The following is not an original and is a scaled-down version of something I posted a few years ago courtesy of Mike Caputo.  While walking the boardwalk over the weekend I thought about the town I grew up in…one that had three gas stations, hardware stores, two bakeries, a barbershop, department stores, movie theatres plus the boardwalk and beach.

 I was raised in Seaside Heights.  We didn’t have to wear designer clothes but wore jeans (Levi’s & Wranglers) or we wore what Mom bought us.  Converse, Adidas and Keds were cool!  Catching a movie with friends, going to Dairy Queen or hanging out on the Casino Pier was also cool.

We had to do our homework before being allowed outside to play.  We ate dinner at the table as a family almost every night except Friday and maybe Saturday.  We had to actually get up to change the channel and most of us only had one TV.

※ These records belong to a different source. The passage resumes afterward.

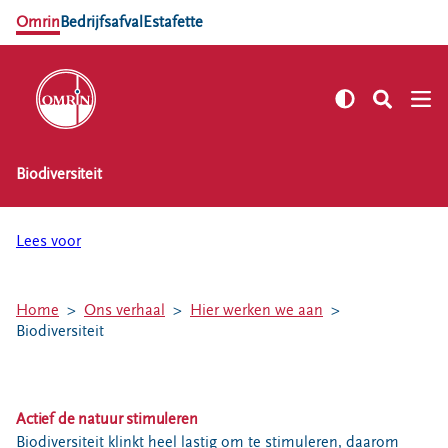
Omrin
Bedrijfsafval
Estafette
Biodiversiteit
NL
EN
Zelf regelen
Lees voor
Afvalkalender
Omrin Afvalapp
Home
Ons verhaal
Hier werken we aan
Afval scheiden
Biodiversiteit
Milieustraten
Milieupas aanvragen
Kringloopspullen
Actief de natuur stimuleren
Afval aanmelden
Biodiversiteit klinkt heel lastig om te stimuleren, daarom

We surfed (year round) played man hunt, mother may I, hopscotch, Cowboys & Indians, cops and robbers, hide & seek, truth or dare, tag, dodge ball, kick ball, wall ball and rode bikes all over town without a cell phone.  We played football in the street or the church parking lot, baseball on a beat-up stretch of grass and gravel behind the Barnegat Ice House where we went inside later to cool off and buy soda.  In the winter we skated in the flooded playground.

This was our touch football field in the fall
This was our touch football field in the fall

We would put our money together to buy gum, candy and sunflower seeds at the Sweet Shop on the boulevard.  We ate what Mom made for dinner or we ate nothing at all.  There was not bottled water as we drank from the tap, the garden hose or any water fountain.

We weren’t afraid of anything.  If someone had a fight, that’s what it was and we were friends again a week later, if not sooner.  The street lights were your curfew and you better get home before they turned on.  Teachers and police were people who you could trust.  We watched our mouths around our elders because they all knew our parents and we didn’t want them telling Mom or Dad that we misbehaved.

These were the good old days…kids today will never know how it feels to be a real kid.  I loved my childhood!